_What the exercise asks_: Output every line from the beginning of the records through the line that contains "home mirror: none [298,74,414,248]", exactly as it appears.

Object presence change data
_ _ _ _ _
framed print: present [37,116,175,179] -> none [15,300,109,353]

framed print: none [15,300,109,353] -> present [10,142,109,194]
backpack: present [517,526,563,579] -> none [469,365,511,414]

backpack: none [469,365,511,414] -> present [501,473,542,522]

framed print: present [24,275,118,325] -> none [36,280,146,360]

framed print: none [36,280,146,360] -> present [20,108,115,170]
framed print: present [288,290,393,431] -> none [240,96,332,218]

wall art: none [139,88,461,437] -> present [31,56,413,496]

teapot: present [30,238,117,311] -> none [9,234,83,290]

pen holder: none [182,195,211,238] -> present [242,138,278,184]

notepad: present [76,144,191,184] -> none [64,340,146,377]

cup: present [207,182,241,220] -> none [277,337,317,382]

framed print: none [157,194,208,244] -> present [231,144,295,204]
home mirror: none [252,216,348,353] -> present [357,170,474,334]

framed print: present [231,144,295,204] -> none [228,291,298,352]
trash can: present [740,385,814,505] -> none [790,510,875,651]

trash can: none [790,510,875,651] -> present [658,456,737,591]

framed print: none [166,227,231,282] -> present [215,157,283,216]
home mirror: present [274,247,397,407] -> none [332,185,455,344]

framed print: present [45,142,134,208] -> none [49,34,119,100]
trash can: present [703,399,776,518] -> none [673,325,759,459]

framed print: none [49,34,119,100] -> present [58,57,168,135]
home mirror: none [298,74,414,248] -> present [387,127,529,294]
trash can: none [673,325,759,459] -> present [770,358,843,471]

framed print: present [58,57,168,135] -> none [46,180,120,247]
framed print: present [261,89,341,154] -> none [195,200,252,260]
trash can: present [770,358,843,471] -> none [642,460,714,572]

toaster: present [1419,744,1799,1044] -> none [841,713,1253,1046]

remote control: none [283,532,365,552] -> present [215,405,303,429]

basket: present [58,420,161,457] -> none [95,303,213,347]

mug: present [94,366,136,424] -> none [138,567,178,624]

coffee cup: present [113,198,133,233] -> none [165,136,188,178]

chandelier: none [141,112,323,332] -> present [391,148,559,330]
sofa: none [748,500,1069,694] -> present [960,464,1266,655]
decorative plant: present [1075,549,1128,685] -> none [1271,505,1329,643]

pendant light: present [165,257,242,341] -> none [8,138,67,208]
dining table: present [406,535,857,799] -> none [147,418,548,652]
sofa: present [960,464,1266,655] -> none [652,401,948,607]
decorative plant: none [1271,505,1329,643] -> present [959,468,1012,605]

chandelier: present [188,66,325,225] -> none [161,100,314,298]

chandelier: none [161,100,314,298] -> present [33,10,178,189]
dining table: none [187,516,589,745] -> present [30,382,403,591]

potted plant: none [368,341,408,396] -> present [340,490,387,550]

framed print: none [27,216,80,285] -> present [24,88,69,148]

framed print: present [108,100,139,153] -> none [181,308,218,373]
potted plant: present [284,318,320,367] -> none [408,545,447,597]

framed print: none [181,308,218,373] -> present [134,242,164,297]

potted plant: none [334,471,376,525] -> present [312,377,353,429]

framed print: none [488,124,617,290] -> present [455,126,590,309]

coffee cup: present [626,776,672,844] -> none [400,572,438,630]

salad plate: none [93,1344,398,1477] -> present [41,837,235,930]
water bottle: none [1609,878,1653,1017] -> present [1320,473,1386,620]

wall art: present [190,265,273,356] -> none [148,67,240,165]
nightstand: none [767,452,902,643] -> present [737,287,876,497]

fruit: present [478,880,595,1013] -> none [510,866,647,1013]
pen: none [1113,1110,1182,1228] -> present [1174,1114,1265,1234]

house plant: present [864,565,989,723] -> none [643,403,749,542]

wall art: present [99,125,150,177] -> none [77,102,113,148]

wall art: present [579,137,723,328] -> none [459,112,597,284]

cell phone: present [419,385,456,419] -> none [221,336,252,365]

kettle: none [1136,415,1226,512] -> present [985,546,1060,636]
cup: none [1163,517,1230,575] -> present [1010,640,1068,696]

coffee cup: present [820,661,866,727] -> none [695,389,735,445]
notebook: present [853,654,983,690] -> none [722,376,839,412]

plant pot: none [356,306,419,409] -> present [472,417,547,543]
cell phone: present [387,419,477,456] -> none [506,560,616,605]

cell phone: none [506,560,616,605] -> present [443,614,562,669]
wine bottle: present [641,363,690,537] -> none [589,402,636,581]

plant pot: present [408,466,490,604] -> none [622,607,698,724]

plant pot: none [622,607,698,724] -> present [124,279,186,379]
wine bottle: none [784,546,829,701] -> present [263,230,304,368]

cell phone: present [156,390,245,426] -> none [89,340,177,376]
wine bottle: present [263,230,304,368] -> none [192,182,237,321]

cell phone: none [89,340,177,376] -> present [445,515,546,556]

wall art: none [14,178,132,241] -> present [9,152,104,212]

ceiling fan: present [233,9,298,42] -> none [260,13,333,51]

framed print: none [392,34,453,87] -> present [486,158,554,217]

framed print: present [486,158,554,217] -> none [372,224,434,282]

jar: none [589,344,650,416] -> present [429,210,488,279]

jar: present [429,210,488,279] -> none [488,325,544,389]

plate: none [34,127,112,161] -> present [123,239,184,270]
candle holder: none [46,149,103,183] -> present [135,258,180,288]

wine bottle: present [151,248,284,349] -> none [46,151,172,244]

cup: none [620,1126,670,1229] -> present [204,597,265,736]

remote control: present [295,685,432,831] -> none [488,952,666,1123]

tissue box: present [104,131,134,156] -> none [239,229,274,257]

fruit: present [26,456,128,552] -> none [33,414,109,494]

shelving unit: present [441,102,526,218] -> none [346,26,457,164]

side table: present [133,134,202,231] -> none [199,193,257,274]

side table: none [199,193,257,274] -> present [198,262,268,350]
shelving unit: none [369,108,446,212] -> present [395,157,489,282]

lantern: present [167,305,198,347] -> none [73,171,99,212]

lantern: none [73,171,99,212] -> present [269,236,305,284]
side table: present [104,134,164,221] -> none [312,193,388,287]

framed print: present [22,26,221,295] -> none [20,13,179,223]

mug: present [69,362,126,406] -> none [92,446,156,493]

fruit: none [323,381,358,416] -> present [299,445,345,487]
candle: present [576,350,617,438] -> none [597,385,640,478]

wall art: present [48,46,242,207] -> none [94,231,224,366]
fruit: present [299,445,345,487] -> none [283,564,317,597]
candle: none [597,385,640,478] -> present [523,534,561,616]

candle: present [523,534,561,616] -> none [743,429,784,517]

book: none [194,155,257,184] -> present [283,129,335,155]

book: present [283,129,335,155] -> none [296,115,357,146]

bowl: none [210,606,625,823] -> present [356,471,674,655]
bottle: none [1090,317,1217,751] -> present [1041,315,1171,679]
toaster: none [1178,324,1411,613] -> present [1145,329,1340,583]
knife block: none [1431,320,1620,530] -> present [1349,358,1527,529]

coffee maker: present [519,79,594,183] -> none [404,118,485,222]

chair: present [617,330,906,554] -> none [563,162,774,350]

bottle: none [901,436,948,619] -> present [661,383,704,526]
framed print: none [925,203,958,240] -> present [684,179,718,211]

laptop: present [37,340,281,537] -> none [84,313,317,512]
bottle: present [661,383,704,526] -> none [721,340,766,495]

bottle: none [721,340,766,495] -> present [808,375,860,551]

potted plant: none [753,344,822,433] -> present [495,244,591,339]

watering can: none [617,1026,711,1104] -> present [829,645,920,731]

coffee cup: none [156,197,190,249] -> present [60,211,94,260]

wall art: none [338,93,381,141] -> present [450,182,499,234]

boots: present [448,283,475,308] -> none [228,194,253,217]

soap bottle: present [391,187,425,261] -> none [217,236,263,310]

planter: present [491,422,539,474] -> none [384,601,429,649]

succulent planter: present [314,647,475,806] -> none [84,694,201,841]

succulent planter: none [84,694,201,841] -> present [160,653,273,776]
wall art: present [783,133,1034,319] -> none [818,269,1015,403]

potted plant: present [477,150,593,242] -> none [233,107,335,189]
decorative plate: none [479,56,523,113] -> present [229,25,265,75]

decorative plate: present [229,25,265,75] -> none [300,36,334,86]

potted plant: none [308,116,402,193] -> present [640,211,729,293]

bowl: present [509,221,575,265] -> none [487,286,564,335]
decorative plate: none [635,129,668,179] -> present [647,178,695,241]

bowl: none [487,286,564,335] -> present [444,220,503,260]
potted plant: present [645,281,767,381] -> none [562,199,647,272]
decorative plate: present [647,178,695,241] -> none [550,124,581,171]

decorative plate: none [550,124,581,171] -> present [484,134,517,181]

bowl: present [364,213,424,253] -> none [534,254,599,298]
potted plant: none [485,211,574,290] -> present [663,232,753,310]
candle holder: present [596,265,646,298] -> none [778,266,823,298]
_ _ _ _ _
_Response for this exercise_:
framed print: present [37,116,175,179] -> none [15,300,109,353]

framed print: none [15,300,109,353] -> present [10,142,109,194]
backpack: present [517,526,563,579] -> none [469,365,511,414]

backpack: none [469,365,511,414] -> present [501,473,542,522]

framed print: present [24,275,118,325] -> none [36,280,146,360]

framed print: none [36,280,146,360] -> present [20,108,115,170]
framed print: present [288,290,393,431] -> none [240,96,332,218]

wall art: none [139,88,461,437] -> present [31,56,413,496]

teapot: present [30,238,117,311] -> none [9,234,83,290]

pen holder: none [182,195,211,238] -> present [242,138,278,184]

notepad: present [76,144,191,184] -> none [64,340,146,377]

cup: present [207,182,241,220] -> none [277,337,317,382]

framed print: none [157,194,208,244] -> present [231,144,295,204]
home mirror: none [252,216,348,353] -> present [357,170,474,334]

framed print: present [231,144,295,204] -> none [228,291,298,352]
trash can: present [740,385,814,505] -> none [790,510,875,651]

trash can: none [790,510,875,651] -> present [658,456,737,591]

framed print: none [166,227,231,282] -> present [215,157,283,216]
home mirror: present [274,247,397,407] -> none [332,185,455,344]

framed print: present [45,142,134,208] -> none [49,34,119,100]
trash can: present [703,399,776,518] -> none [673,325,759,459]

framed print: none [49,34,119,100] -> present [58,57,168,135]
home mirror: none [298,74,414,248] -> present [387,127,529,294]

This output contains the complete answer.